More disgusting attempts to target groups of voters and deny them the right to vote:
Nearly a third of people whose citizenship and right to vote were questioned by Colorado’s secretary of state are actually U.S. citizens, election officials said Wednesday, prompting Democrats to question the motives behind the effort to clean up voting rolls as a tightly contested presidential election approaches.
Earlier this month, Republican Secretary of State Scott Gessler sent letters to nearly 4,000 people questioning their citizenship as part of a plan to have them voluntarily withdraw or confirm their eligibility to vote.
State officials were able to run 1,400 of those names through a federal immigration database and found that more than 1,200 were U.S. citizens. Verification of the remaining names is still pending, but so far, the search hasn’t turned up any non-citizens registered to vote.
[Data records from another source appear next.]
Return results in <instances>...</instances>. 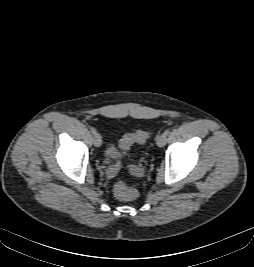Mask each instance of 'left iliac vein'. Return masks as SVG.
I'll list each match as a JSON object with an SVG mask.
<instances>
[{
  "mask_svg": "<svg viewBox=\"0 0 254 267\" xmlns=\"http://www.w3.org/2000/svg\"><path fill=\"white\" fill-rule=\"evenodd\" d=\"M166 137L167 136L164 133L157 136L156 144H157L158 147H163L165 145Z\"/></svg>",
  "mask_w": 254,
  "mask_h": 267,
  "instance_id": "1",
  "label": "left iliac vein"
}]
</instances>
Martha Tierney, an attorney for the Colorado Democratic Party, told election officials during a meeting Wednesday that they were wasting their time on a small group of voters instead of focusing on ensuring a fair and accurate fall election.
“This is a witch hunt and you should be embarrassed that you’re going down this road,” she said.
Gessler’s office plans to release updated figures Thursday detailing how many of the 4,000 people responded directly to affirm their citizenship or withdraw their voter registration. He said no further action will be taken involving people who did not respond to the letters.
More than three-quarters of the letters went to Democrats and independent voters.